No momento em que estávamos perdendo o controle da situação, Rodolfo interviu e pediu para que o dono do bar fechasse a nossa conta. Mas Carlos e eu continuamos bebendo 51 no gargalo até findar a garrafa. Neste meio termo, surgiu um cara trajando o manto do Vila Nova. Chato, o sujeito não parou um minuto sequer de discorrer sobre o time da Vila Famosa e sobre os perigos que enfrentou indo ao Serra Dourada no final de semana. Chamou-nos de playboy. Redargui dizendo que Carlos havia sido preso por espancar três pessoas na saída de um clássico do Vila contra o Goiás. Visivelmente abalado, ficou nos encarando.

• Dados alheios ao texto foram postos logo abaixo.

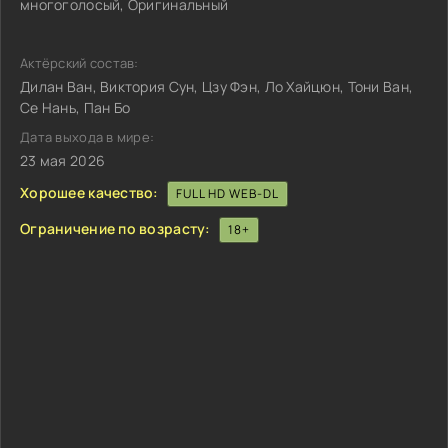
многоголосый, Оригинальный
Актёрский состав:
Дилан Ван, Виктория Сун, Цзу Фэн, Ло Хайцюн, Тони Ван,
Се Нань, Пан Бо
Дата выхода в мире:
23 мая 2026
Хорошее качество:
FULL HD WEB-DL
Ограничение по возрасту:
18+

Antes de irmos definitivamente embora, Carlos quase teve seu chapéu roubado pelo vilanovense.

 

“Porra, devolva o chapéu do cara”, pedi, educadamente, temendo pelo pior.

 

“Só se vocês me derem um troco para comer um sanduíche ali na Praça do Bretas”, exigiu.

 

“Tô quebrado, sem grana, sem nada”.

 

“Ué, mas você não era diretor de um jornal e ele (Carlos) um artista de renome mundial?”

 

Fiquei calado, levemente deprimido por jogar migué sem maiores constrangimentos em gente perigosa, assustado pelo desfecho que a situação teria.

 

Rodolfo tirou da carteira uma nota de R$ 10 e deu para o cara. Ufa, foi por pouco!

 

Entrei em casa em escorando pelas paredes. Mais um dia, mais um dia de loucura, um dia de medos e delírios no Criméia Leste.